● ABOUT THIS EXERCISE
Count the lines below that include the word "stained", then give that number and no other words.

● MATERIAL TO PROCESS
■ ■ ■ ■
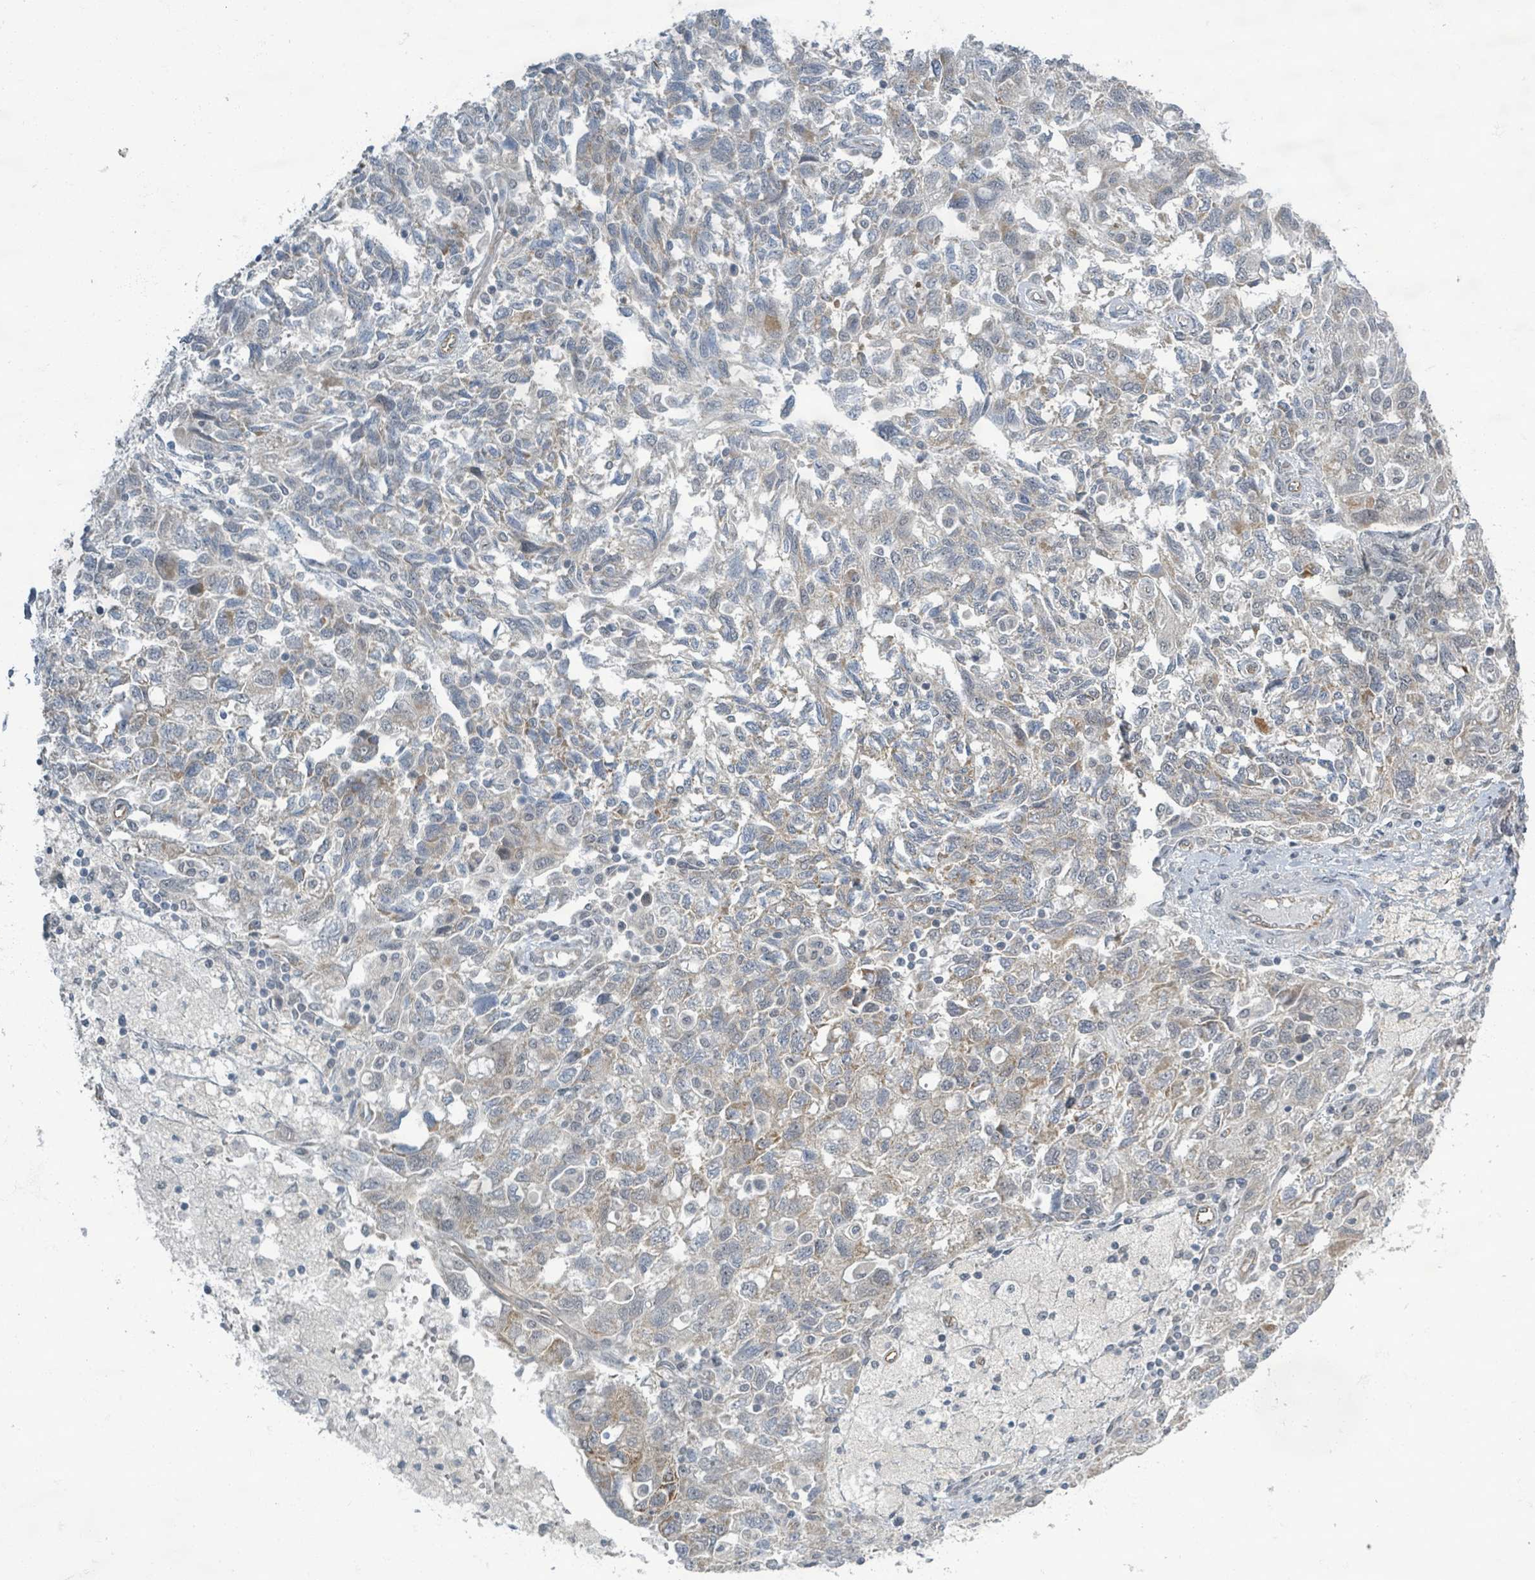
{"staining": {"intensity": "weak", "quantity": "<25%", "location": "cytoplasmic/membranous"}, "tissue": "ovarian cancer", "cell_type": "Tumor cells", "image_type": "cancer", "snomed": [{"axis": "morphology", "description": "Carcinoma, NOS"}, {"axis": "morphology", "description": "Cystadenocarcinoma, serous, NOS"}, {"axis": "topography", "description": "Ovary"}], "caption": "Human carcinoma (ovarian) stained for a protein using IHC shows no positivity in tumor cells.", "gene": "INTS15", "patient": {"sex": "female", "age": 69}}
■ ■ ■ ■
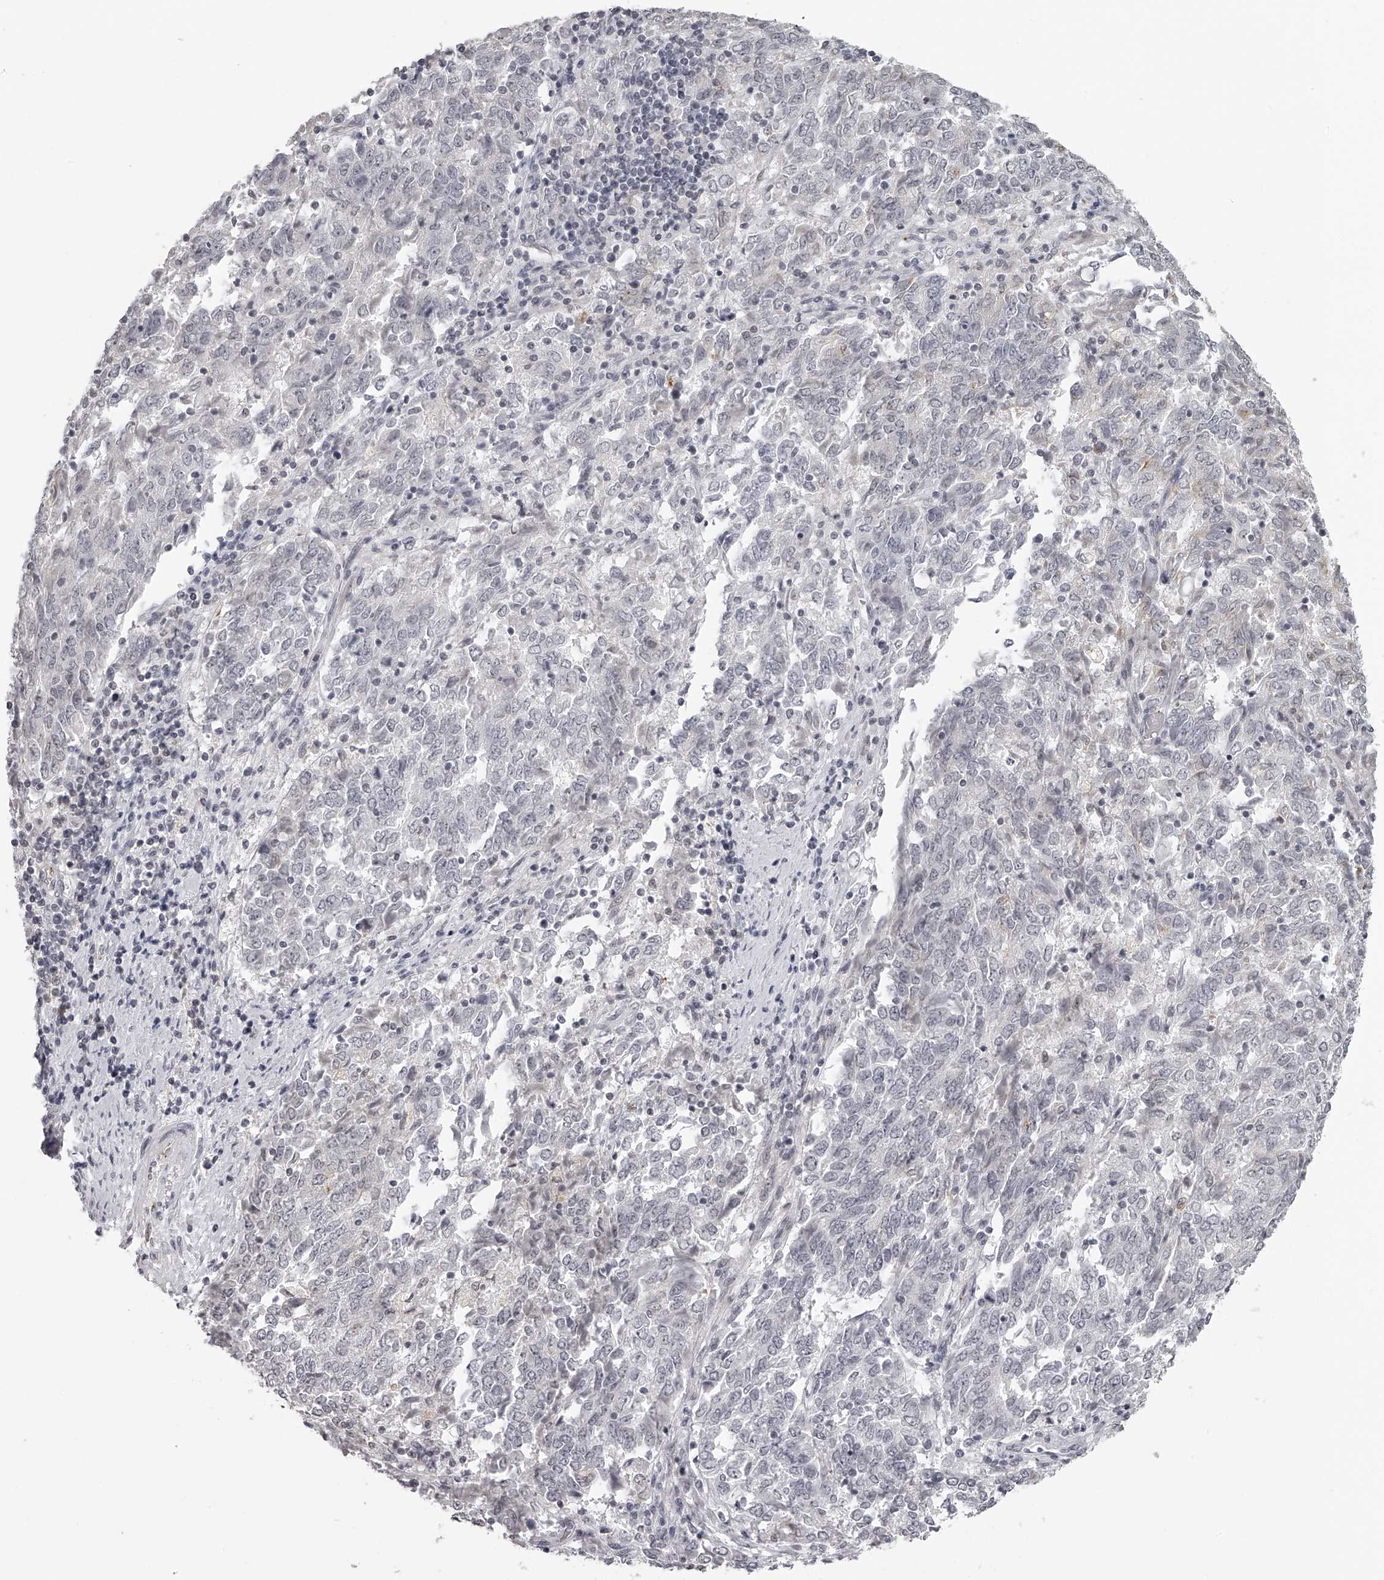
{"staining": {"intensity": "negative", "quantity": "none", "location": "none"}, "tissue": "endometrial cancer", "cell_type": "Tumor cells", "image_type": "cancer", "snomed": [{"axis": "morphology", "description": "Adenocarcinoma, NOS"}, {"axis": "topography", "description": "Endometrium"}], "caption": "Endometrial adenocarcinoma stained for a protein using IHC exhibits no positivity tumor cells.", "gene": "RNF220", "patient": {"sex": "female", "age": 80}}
■ ■ ■ ■
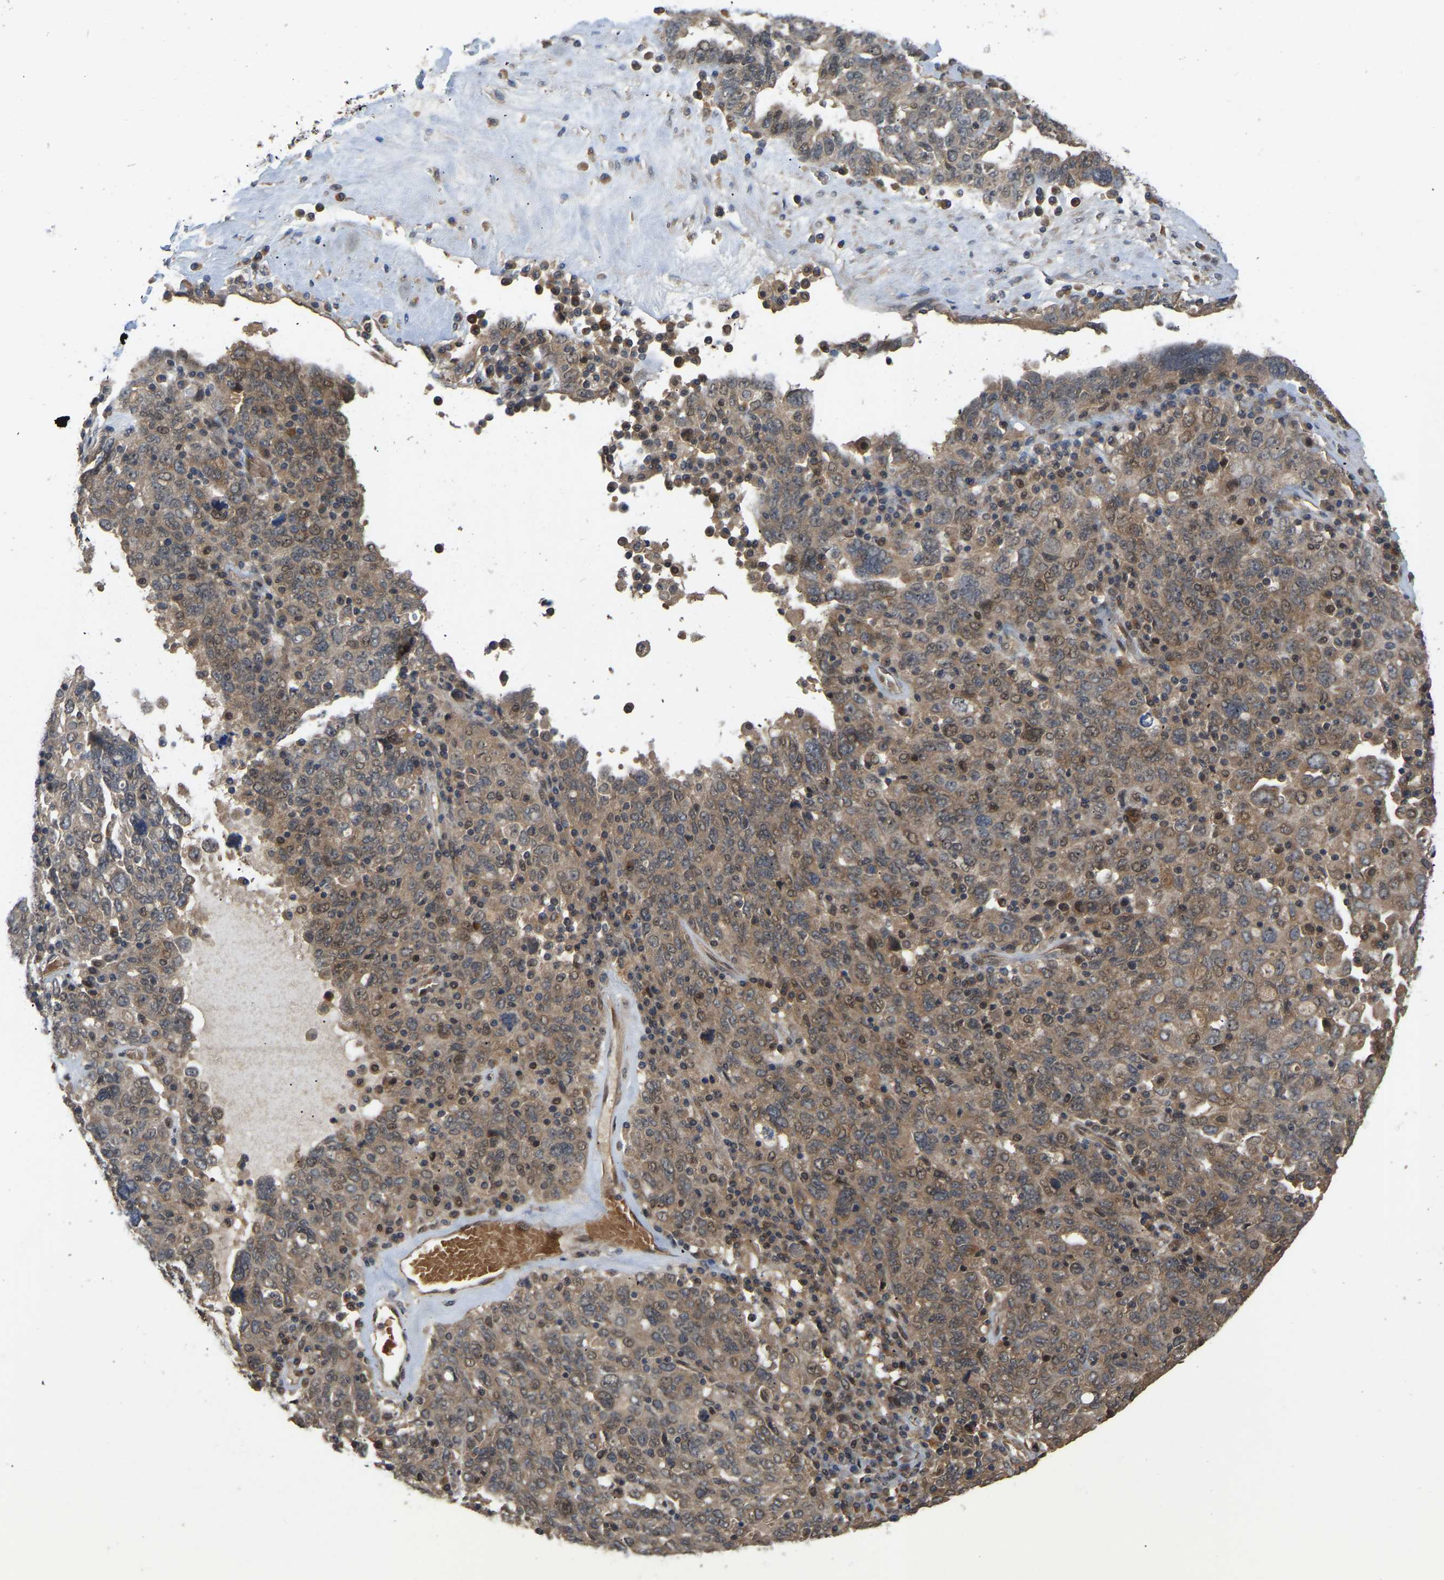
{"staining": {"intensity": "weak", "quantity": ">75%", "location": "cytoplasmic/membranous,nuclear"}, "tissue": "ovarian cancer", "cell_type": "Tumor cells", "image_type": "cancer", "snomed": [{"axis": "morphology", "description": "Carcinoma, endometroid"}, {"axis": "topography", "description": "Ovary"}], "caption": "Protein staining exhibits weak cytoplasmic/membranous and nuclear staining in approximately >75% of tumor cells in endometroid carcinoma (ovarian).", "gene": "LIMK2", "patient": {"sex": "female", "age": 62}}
■ ■ ■ ■
● RESPONSE
2